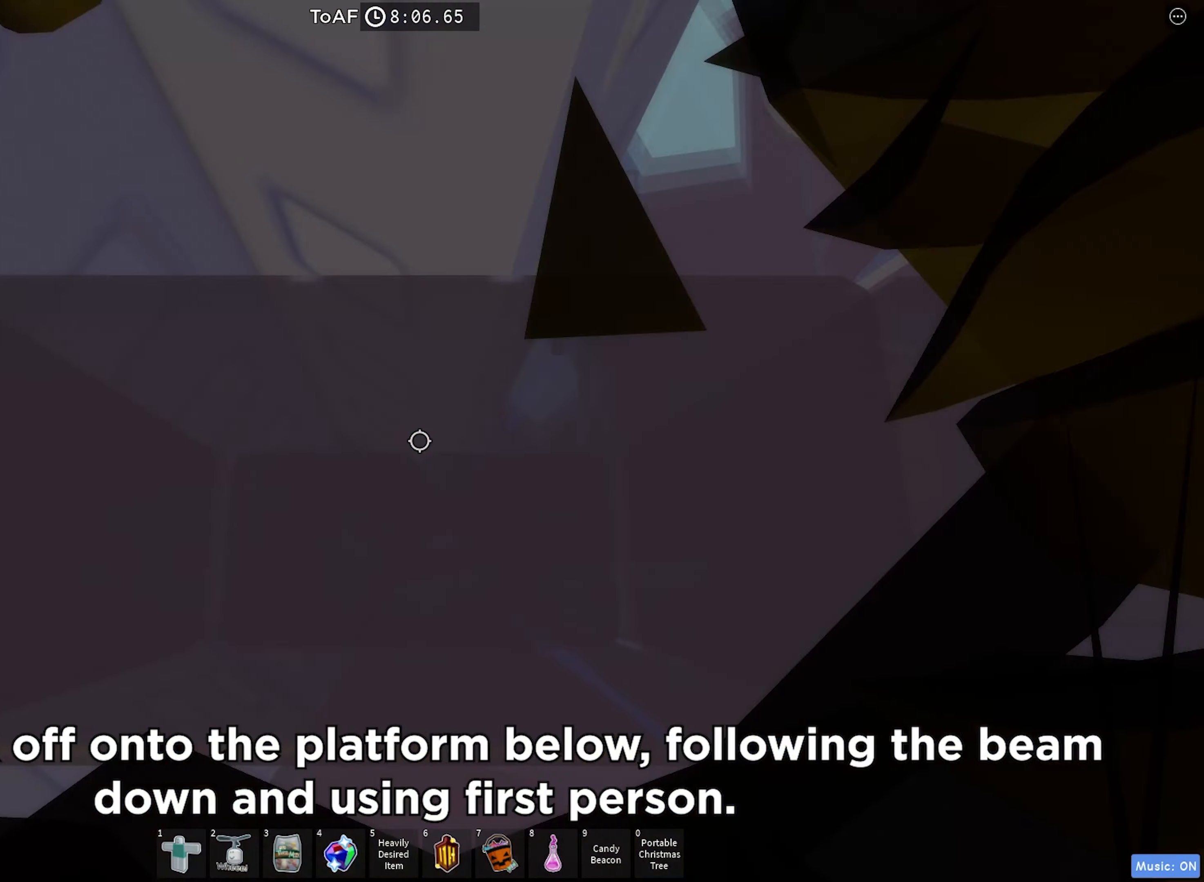
{"keys": ["d"], "events": [[167, "w", "down"], [217, "w", "up"], [450, "d", "down"]]}
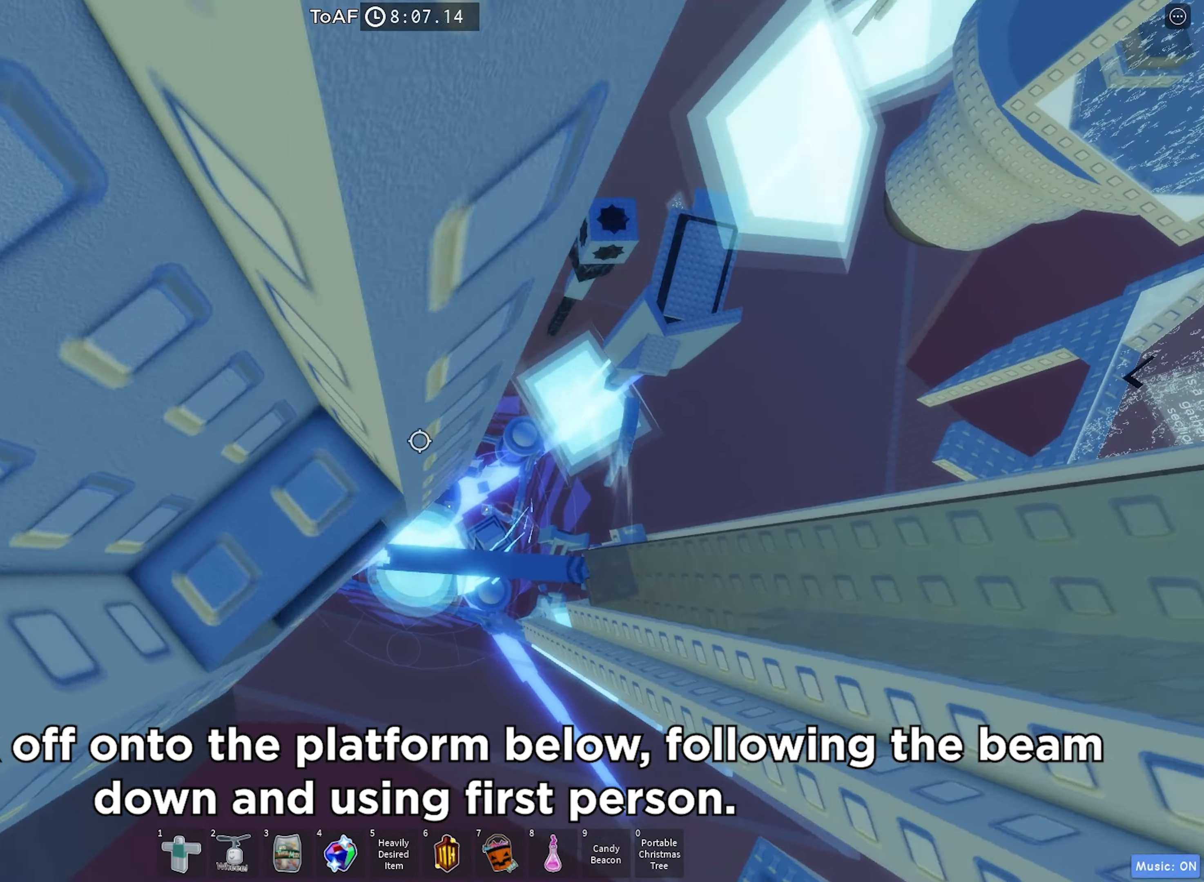
{"keys": ["d"], "events": []}
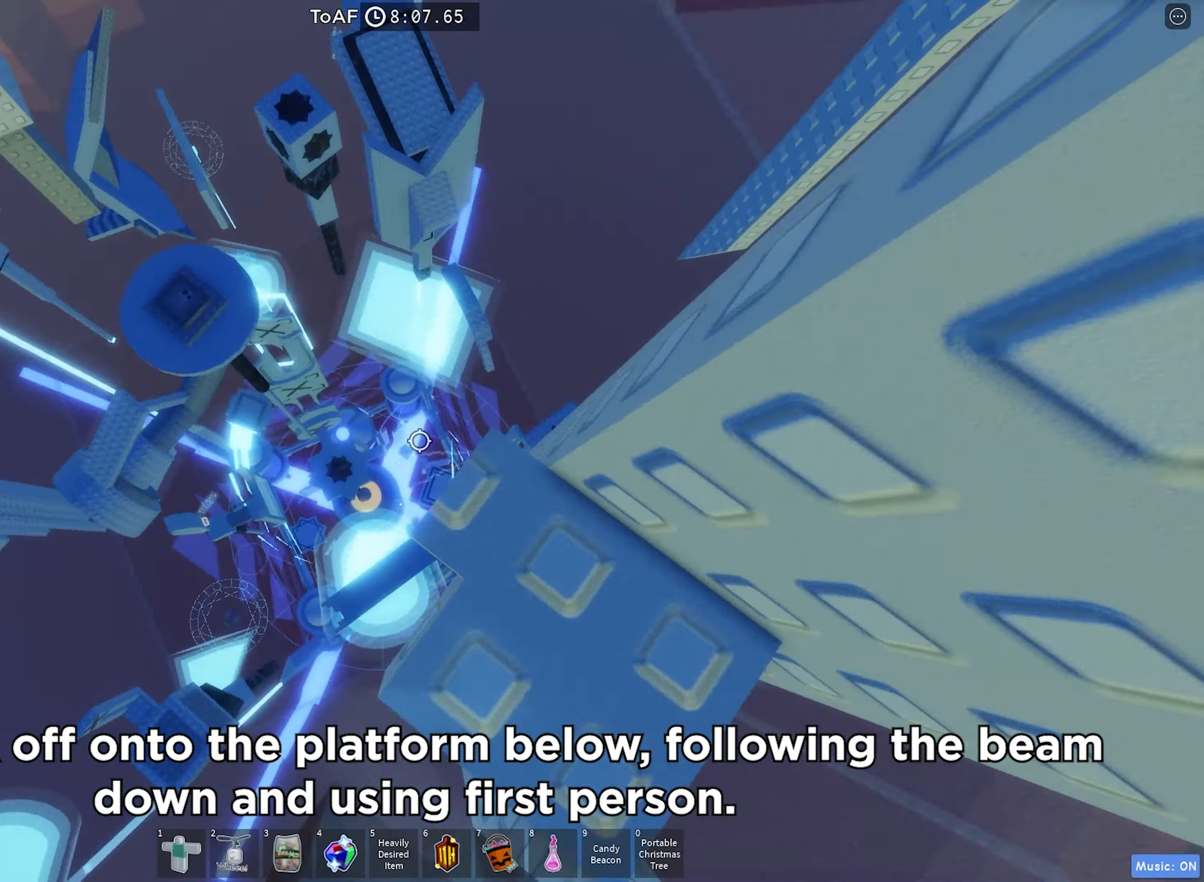
{"keys": ["d"], "events": [[67, "d", "up"], [467, "d", "down"]]}
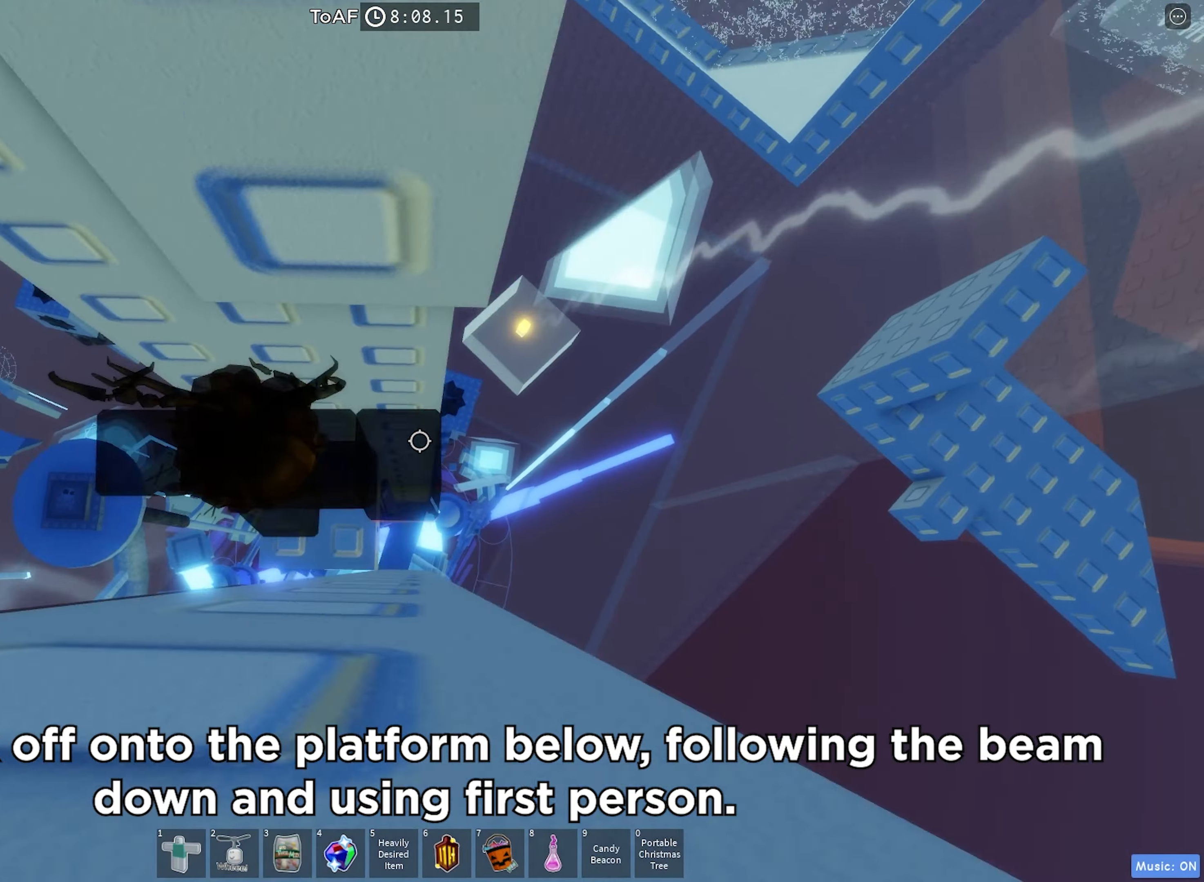
{"keys": [], "events": [[34, "d", "up"]]}
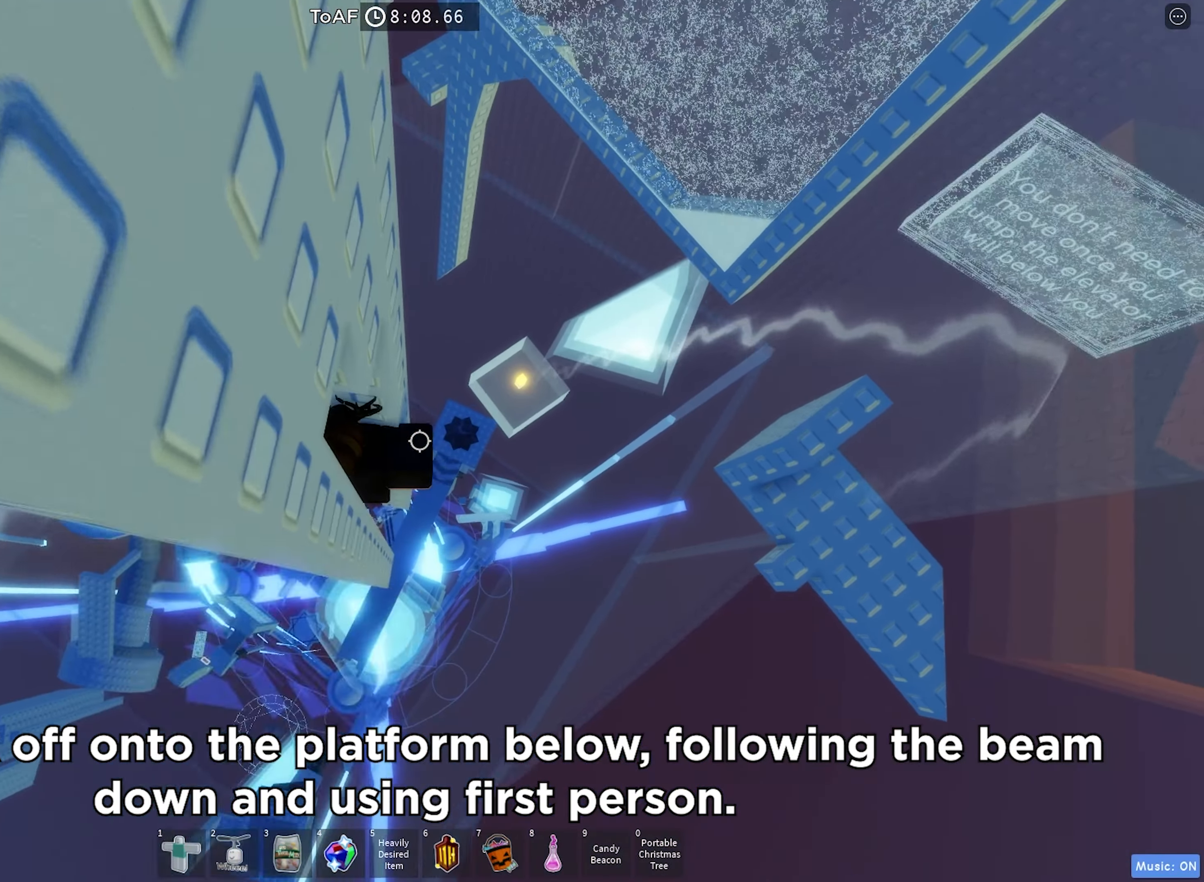
{"keys": ["d"], "events": [[100, "d", "down"], [250, "space", "down"], [466, "space", "up"]]}
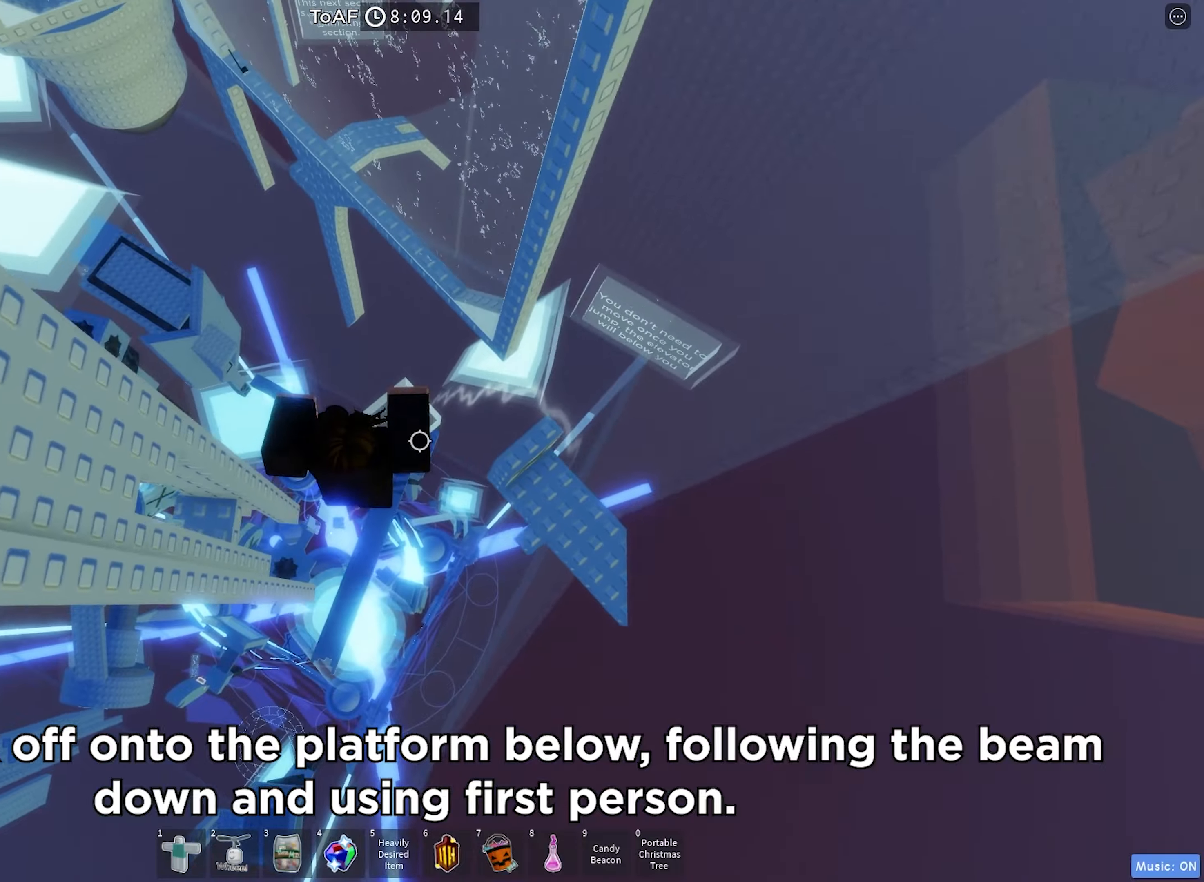
{"keys": [], "events": [[500, "d", "up"]]}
════════════════════
TASK REQUIREMENTS
Check each line of the material for the word "down". Copy the ones that have it.

OUTPUT
{"keys": ["d"], "events": [[167, "w", "down"], [217, "w", "up"], [450, "d", "down"]]}
{"keys": ["d"], "events": [[67, "d", "up"], [467, "d", "down"]]}
{"keys": ["d"], "events": [[100, "d", "down"], [250, "space", "down"], [466, "space", "up"]]}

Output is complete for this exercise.